RECORDS SUPPLIED.

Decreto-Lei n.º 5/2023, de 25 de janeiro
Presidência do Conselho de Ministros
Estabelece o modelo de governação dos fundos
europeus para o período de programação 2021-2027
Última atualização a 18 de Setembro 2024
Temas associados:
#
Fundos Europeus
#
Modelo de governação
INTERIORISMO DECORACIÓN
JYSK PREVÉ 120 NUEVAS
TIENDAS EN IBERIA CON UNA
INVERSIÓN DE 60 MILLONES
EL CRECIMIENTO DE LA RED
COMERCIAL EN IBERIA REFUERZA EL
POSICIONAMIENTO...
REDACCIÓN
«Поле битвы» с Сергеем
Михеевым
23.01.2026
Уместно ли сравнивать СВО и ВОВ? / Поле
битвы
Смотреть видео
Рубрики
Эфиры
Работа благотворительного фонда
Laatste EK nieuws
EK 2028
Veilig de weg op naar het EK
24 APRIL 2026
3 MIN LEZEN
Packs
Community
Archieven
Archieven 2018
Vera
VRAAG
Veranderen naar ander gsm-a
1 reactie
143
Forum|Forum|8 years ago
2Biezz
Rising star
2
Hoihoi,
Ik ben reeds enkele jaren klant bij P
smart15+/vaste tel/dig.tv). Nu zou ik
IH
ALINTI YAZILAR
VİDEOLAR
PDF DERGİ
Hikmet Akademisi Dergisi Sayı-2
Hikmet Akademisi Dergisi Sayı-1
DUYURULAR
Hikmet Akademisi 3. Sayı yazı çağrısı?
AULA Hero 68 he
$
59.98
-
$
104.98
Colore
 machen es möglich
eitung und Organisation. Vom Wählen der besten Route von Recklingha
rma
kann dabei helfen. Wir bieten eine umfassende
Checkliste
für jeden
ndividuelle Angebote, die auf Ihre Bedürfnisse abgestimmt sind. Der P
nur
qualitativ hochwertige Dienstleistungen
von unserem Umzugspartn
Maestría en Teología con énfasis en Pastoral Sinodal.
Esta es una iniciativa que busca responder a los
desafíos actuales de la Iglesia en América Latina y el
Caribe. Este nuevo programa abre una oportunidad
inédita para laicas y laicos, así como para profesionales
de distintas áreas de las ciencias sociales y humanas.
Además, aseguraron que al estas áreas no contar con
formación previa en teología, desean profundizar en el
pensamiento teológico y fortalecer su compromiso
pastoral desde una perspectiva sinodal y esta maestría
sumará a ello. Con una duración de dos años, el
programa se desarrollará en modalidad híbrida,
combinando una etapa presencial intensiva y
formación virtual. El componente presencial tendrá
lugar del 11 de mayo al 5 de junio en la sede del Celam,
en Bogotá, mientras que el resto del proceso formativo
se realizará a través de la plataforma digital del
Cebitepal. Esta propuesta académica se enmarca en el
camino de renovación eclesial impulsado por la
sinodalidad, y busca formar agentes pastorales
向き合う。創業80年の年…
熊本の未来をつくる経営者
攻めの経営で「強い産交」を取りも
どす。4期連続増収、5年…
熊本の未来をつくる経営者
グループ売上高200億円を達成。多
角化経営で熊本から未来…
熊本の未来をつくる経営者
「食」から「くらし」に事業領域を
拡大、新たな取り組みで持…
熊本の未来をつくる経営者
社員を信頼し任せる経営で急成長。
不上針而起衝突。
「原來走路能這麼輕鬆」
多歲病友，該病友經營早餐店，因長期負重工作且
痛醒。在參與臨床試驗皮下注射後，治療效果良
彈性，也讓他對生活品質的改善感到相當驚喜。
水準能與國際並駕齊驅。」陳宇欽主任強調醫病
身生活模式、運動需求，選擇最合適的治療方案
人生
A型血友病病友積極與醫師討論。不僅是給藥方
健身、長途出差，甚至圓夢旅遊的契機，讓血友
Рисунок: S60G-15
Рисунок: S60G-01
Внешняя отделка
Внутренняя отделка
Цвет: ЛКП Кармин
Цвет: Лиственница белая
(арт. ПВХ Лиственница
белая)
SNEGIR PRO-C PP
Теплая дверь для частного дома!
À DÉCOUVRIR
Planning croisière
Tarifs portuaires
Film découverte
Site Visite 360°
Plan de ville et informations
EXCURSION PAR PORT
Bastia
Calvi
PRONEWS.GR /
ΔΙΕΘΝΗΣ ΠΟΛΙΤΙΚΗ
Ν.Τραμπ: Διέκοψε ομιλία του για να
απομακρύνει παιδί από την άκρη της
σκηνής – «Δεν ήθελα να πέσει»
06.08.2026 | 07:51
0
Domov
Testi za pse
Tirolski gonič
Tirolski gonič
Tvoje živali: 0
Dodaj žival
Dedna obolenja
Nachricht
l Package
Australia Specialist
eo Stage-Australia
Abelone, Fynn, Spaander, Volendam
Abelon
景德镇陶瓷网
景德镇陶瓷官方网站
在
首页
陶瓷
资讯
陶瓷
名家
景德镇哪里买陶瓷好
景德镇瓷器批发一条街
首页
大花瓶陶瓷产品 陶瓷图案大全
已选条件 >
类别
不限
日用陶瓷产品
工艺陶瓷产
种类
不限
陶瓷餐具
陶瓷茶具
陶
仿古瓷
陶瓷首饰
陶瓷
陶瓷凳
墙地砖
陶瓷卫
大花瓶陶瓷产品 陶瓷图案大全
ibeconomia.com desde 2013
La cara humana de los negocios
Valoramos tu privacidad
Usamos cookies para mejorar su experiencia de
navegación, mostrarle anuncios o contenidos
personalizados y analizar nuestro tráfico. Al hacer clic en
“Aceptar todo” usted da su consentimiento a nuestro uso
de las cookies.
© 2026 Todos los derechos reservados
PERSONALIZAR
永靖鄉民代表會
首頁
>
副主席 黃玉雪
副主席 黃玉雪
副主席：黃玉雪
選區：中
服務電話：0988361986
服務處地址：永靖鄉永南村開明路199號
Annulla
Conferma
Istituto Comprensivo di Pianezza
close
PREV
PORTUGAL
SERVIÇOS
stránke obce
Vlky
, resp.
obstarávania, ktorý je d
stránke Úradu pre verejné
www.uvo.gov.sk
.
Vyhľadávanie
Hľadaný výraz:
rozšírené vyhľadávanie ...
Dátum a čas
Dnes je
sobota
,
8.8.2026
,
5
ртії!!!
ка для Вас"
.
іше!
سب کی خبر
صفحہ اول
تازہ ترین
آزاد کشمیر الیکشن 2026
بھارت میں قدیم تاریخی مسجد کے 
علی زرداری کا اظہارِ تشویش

EXERCISE PROMPT. Find and copy each line above that includes the string "presencial".

TASK OUTPUT.
combinando una etapa presencial intensiva y
formación virtual. El componente presencial tendrá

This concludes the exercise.